As mudanças na Administração dos Recursos Humanos nas organizações acontecem paulatinamente ao longo dos tempos; houve mudanças marcantes desde o século XIX, onde o foco na Administração de Pessoas era para questões de pagadoria e contabilidade. No início do século XX iniciou-se uma revolução implantando-se Sociologia e Psicologia nos processos de Gestão de Recursos Humanos, com as contribuições expressivas de Taylor, Ford e Fayol, quando se passou a atentar para as relações no trabalho, a redução de conflitos e a preocupação com os indivíduos e suas necessidades.
No final da Segunda Guerra Mundial com a necessidade de atender as demandas decorrentes deste evento e para suprir as necessidades de formação rápida de novos trabalhadores investiu-se fortemente em instrução, método e relações no trabalho com a ferramenta revolucionária TWI Service, que gerou aumento da produção, redução do tempo, economia de mão de obra, redução de refugos e redução de reclamação dos produtos.
Nos anos 80 houve novas, definitivas e marcantes mudanças tais como: Reengenharia, Down Size, ERP, Terceirização, Informatização Sistematizada – micro informática, Softwares de Gestão, Planejamento Estratégico, Revogação da LEI Nº 6.297 – DE 15 DE DEZEMBRO DE 1975 quando as empresas deixaram de deduzir do lucro tributável, para fins do imposto sobre a renda, o dobro das despesas comprovadamente realizadas em projetos de formação profissional, perdendo-se com isto um pouco da cultura empresarial de investir em Treinamento & Desenvolvimento o que neste caso não representam evolução, alguns profissionais da área de RH ainda não tiveram a percepção clara de alguns destes eventos e que provocaram uma cambio violento nos processos de Gestão de Recursos Humanos.
Isto tudo é muito contemporâneo e ainda repercute de forma intensa na administração de pessoal, as grandes perdas em termos humanitários foi a diminuição da capacidade de absorção de mão de obra, a automatização e robotização dos trabalhos e processos.

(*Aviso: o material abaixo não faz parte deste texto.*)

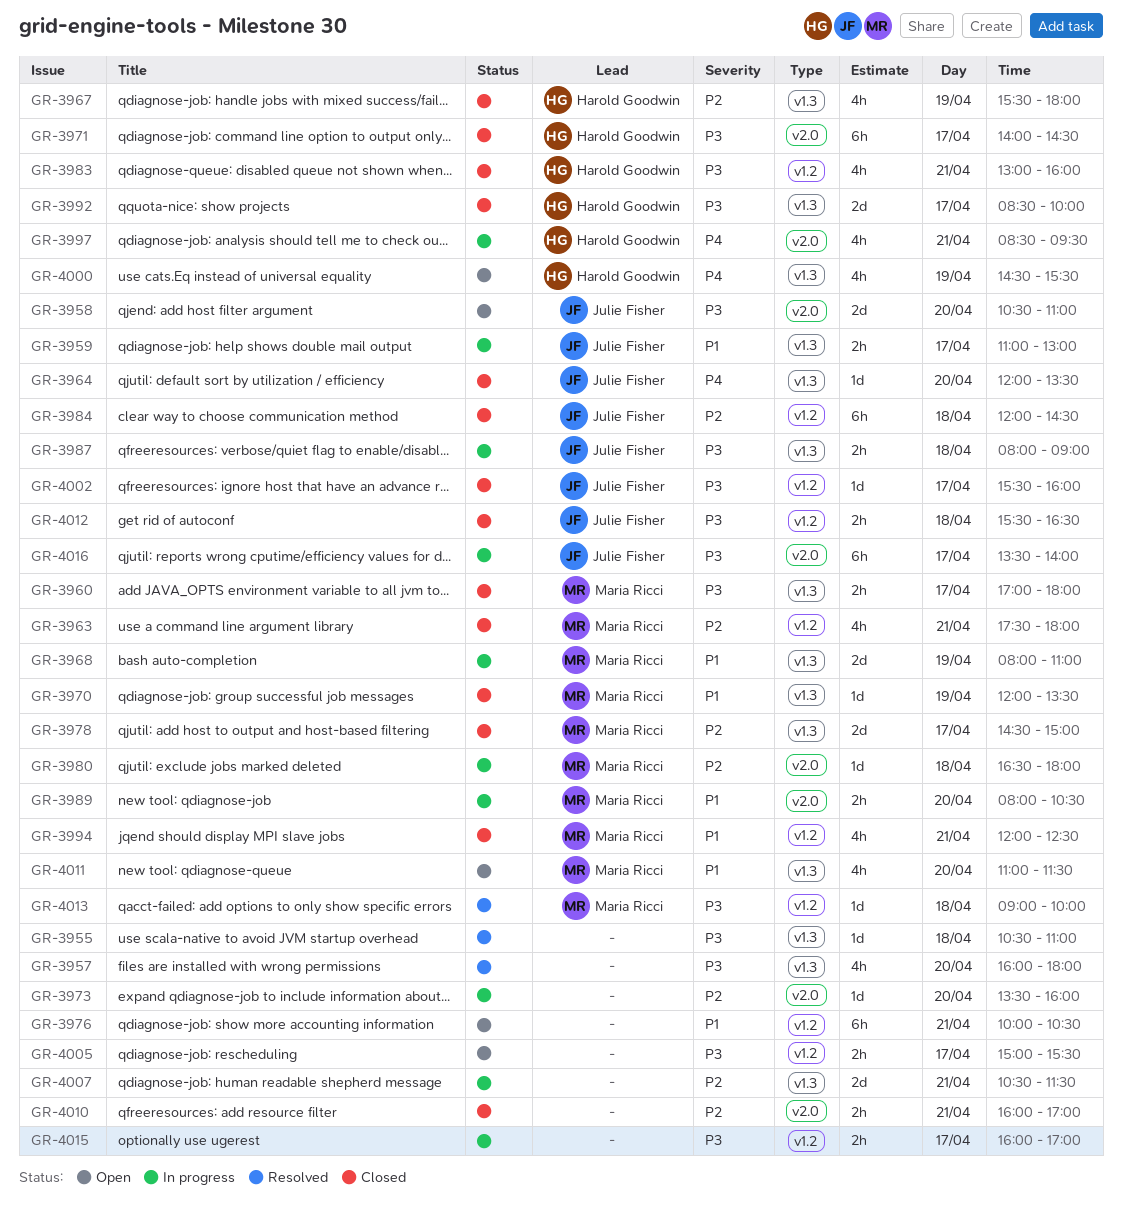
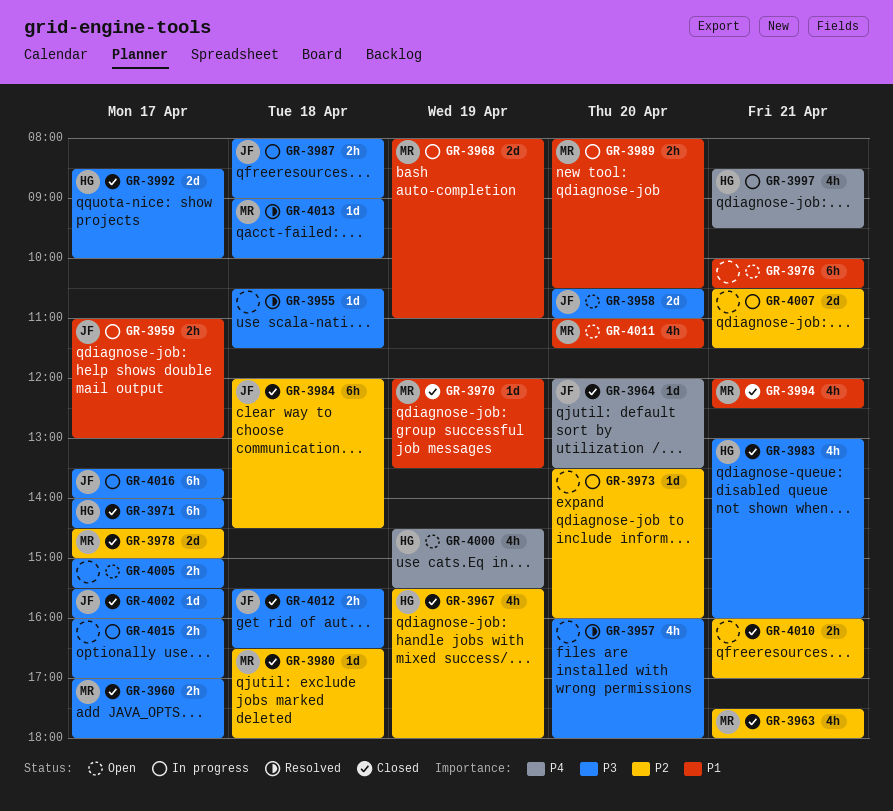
GR-3955, ends: 11:00 -> 11:30
GR-3980, status: In progress -> Closed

Podemos citar, ainda, o processo evolutivo de Recursos Humanos nos seguintes passos:
Fase Contábil – Visão essencialmente direcionada para custos e contábil – até anos 1930;
Fase Legal – Legislação Trabalhista e Proteção ao trabalhados anos 1930 até anos 1950;
Fase Tecnicista – Implantação de processos Burocráticos, Organogramas, Fluxogramas, 1950 a 1965;
Fase Sindical – Novos Sindicatos com força, presença, reinvidicações e greves, 1965 a 1985;
Fase Estratégica – Plano Estratégico, valorização da Participação colaboradores, reestruturação, redução de quadros, otimizações, robotização, 1980 até os dias de hoje.
Resta-nos para os próximos anos o grande desafio de atender as demandas de geração de empregos para as novas gerações e para a geração X que estendeu sua vida profissional devido à longevidade.
A formação estratégica de profissionais técnicos e de nível superior, deverá envolver Governo, Empresas, Instituições, Universidades, Escolas, Entidades de Pesquisas e será fundamental para alocação dos recursos humanos da forma mais digna e apropriada em um futuro muito próximo.